_DIRECTION:_
In the piece below about the song “Don’t Let It Die,” which organization was the single a charity release for?

Of course, there’s being involved
and being involved. “Don’t Let It Die”
was a charity single for the World Wildlife Fund (celebrating its tenth
anniversary in ’71) and the scope of its work – protecting endangered species,
fighting pollution, etc. – was beyond anyone’s simple ability for the most
part*. Helping pandas and bald eagles
was as easy as buying a single; perhaps some were moved to join the WWF, but I
am guessing the single did well as it was a way to help easily (through
consumer culture as opposed to reading-The
Silent Spring-culture) and it helped that it was a good song; so many
charity songs aren’t (the last good one I heard was the US single for Haiti)
and as such they tend to go straight into The Void, having accomplished
whatever their purpose was, raising money for their cause, and making their
various points.
Charity singles usually err deeply on the side of
sentimentality – after all, they are supposed to pull heartstrings – but
Smith’s voice here is elegantly plaintive, sketching out the song (which he
intended to give to John Lennon**; so if it sounds like something he could have
sung, that’s why) as clearly as he can, but almost shyly as well. Thus the bold lyrics, simple enough for
everyone to understand, are slightly blurred, and the whole thing sounds as if
it was recorded quickly, most likely at Abbey Road (where Smith had worked so
closely with The Beatles and guided Pink Floyd from the start). But it’s a muffled sound, as if the studio
was down a well, or perhaps the mikes were next door; this is no “War”

Recorded data
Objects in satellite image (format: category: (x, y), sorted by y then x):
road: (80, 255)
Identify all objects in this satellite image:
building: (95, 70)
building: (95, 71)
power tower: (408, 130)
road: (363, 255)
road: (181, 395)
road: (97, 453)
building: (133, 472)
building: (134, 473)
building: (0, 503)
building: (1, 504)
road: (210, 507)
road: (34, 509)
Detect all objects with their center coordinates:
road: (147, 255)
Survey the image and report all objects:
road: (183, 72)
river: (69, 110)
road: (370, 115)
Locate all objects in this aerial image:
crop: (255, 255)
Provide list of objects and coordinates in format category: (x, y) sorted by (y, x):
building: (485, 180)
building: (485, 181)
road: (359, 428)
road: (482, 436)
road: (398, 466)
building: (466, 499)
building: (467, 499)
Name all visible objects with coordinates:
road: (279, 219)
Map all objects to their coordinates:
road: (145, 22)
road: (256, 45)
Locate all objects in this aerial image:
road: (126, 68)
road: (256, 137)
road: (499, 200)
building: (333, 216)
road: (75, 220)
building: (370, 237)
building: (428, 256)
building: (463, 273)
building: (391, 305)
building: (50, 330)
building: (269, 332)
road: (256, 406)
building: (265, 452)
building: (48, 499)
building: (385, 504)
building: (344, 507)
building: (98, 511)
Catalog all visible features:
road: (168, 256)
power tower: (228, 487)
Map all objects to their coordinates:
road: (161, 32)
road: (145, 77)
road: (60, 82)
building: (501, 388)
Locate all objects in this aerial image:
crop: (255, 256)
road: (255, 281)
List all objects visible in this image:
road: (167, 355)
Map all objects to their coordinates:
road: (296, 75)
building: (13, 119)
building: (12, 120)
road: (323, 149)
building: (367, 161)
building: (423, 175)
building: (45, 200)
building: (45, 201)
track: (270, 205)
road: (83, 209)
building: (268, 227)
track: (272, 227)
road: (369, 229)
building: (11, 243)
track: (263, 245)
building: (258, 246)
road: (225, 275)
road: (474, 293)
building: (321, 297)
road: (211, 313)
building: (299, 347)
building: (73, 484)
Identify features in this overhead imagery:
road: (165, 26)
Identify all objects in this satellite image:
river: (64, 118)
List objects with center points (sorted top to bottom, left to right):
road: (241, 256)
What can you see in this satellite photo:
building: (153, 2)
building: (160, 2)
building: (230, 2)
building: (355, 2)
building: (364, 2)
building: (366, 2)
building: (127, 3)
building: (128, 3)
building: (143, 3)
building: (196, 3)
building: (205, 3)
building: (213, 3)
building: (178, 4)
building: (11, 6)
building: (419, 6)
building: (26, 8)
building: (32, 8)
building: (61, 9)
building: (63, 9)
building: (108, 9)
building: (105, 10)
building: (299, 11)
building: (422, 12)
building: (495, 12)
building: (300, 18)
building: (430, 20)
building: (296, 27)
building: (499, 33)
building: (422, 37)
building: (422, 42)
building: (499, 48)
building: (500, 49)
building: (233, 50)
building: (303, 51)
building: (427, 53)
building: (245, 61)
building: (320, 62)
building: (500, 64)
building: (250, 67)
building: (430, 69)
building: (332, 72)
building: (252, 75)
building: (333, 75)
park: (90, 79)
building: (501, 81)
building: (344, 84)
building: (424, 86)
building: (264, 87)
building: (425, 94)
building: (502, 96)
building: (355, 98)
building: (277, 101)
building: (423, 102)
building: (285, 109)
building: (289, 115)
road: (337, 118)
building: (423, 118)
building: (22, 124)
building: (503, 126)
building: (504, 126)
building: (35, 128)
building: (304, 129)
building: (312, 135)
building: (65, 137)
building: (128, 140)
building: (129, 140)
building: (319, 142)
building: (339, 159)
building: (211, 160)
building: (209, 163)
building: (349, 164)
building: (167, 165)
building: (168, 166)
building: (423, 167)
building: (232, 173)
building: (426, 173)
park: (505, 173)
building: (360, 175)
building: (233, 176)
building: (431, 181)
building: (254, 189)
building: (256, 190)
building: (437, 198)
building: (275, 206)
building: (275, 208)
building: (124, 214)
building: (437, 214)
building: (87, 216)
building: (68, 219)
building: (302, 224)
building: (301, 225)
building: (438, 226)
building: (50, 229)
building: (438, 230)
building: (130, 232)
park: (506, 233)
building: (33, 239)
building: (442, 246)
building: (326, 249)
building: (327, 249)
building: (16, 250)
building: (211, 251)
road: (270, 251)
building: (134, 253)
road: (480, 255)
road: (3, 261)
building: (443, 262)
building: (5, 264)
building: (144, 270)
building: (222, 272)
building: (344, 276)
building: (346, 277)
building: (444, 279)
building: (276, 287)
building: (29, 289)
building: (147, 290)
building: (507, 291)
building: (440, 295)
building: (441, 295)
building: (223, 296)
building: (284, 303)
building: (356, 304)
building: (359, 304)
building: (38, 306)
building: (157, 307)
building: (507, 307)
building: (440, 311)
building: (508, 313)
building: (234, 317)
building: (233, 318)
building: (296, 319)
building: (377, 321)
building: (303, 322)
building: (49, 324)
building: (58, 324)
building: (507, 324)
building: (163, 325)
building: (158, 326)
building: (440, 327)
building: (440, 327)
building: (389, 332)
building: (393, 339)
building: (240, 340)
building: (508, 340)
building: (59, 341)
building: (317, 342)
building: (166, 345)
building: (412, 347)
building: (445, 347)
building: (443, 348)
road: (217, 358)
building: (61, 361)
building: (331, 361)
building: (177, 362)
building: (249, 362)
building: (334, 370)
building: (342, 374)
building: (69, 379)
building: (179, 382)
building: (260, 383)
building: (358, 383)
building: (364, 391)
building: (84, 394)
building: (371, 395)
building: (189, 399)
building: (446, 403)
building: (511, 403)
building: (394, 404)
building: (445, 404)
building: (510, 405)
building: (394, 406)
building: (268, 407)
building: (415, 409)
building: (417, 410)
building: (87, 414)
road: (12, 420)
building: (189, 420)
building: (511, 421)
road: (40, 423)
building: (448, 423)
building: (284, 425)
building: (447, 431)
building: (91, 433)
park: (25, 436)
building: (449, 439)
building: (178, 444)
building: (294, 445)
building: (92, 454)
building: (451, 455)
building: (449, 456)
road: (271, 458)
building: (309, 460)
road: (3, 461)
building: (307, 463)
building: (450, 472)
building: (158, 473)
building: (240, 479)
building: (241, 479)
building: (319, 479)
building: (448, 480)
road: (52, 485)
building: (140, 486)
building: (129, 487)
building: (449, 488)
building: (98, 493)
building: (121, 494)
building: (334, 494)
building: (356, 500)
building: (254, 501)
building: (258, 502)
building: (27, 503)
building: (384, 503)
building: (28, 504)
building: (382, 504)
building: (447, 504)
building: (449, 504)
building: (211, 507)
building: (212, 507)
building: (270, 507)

_REPLY:_
The World Wildlife Fund.